The man sinks into a chair, letting his bag drop on the floor. He pulls the kitten out of his jacket and tucks it into his sweater, closer to his body heat, and lays his right hand over top of it. He leans his head back against the chair, drawing in a deep breath, and runs his free hand through his long hair; his eyes close, as if he's exhausted.
Half an hour later, the kitten is purring softly and moving around inside the man's sweater; but the man himself still hasn't moved an inch. His hand still cradles the kitten, but he's perfectly still, staring at the stained ceiling above him.
"I'm not free," he mutters to himself.
There's no response; the room is completely silent, save the kitten's purring.
The man's eyes close.
"Free from captivity, yes," he says. "But running, running, always running. This isn't being free. I will never truly be free of them."
The kitten, tired of its resting place, tries to crawl out of his shirt. He looks down at it as if he wasn't even aware of its presence.
"We won't survive long," he tells it.
It stares at him.
Restlessly the man gets to his feet, pulling off his coat and his right glove. The kitten's head peers out from his shirt, surveying the new view of the room it's getting. The man pulls the milk out of the bag he carried and puts it in his fridge.
"I need food," he tells the kitten. "Actual food. But I'm not going back out there right now."
The kitten meows loudly, and he pulls her out of his sweater and sets her on the ground.
"He's looking for me," the man says, watching her explore the floor of his apartment. "I can't let him find me. He doesn't understand HYDRA. As soon as we were together, they'd know.
"But do you know, sometimes I'm still stupid enough that I want to let him find me, just to end all this?"
The kitten meows at him. It's hungry, but he doesn't understand that.
"I can't do it," he mutters. "I can't let him find me. This is my life now - always alone, always running."
He glances around the room. No matter where he is, he knows exactly how long it would take him to reach any single one of his hidden weapons and end it all - the loneliness, the guilt, the fear, the screaming he hears when he closes his eyes - at any point.

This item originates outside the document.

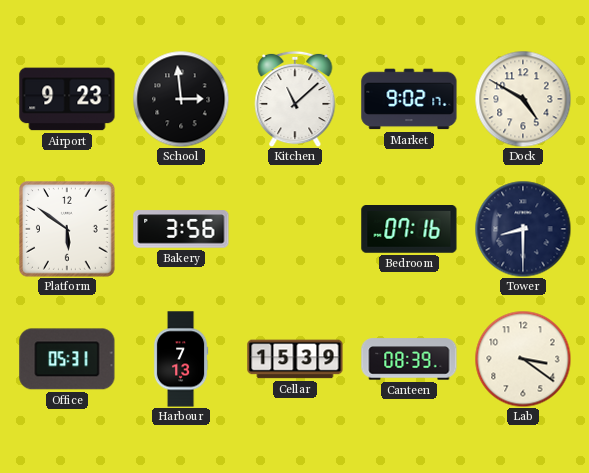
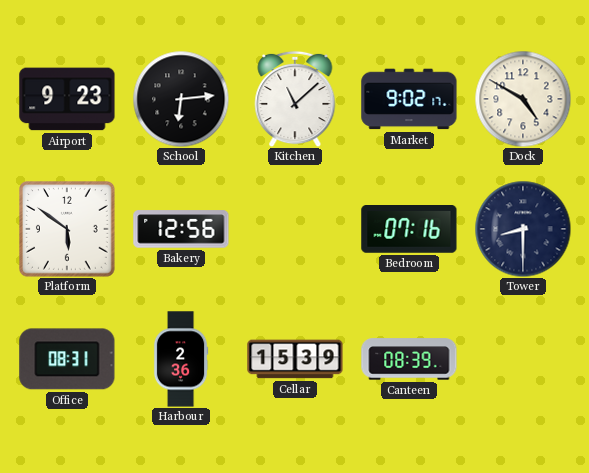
School: 2:59 -> 6:14
Bakery: 3:56 -> 12:56
Office: 05:31 -> 08:31
Harbour: 7:13 -> 2:36
Lab: 3:21 -> none
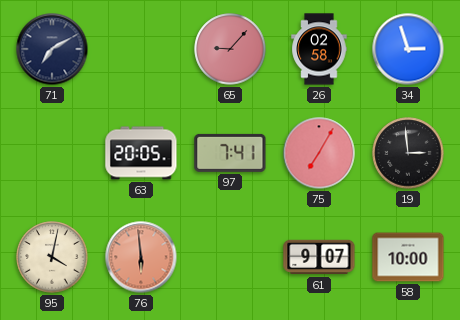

But something has always stopped him. The soft voice of his mother the last time he spoke to her (still only a few months-old memory for him), the relentlessness with which Steve is searching for him, now the presence of the kitten (maybe that's the real reason why he took it in).
But there is something else that stops him.
Bucky Barnes has learned to hesitate before he pulls a trigger, because the Soldier never did.
1 Day Later
The room is completely still.
The kitten pokes its head out from inside the cabinet. Sunlight is streaming in through the shattered windows; glass and other debris litter the floor. Around the room, some men in black uniforms lie still while others stir feebly.
It's the aftermath of something terrible.
The kitten doesn't understand it all; doesn't understand the mental agony endured in this very room by the man who lived in it, his equal parts longing and dread for it all to be over, his guilt and his grief and his anger and his pain.
All it knows is that it is hungry, and that no matter how loudly it purrs, the men in black ignore it.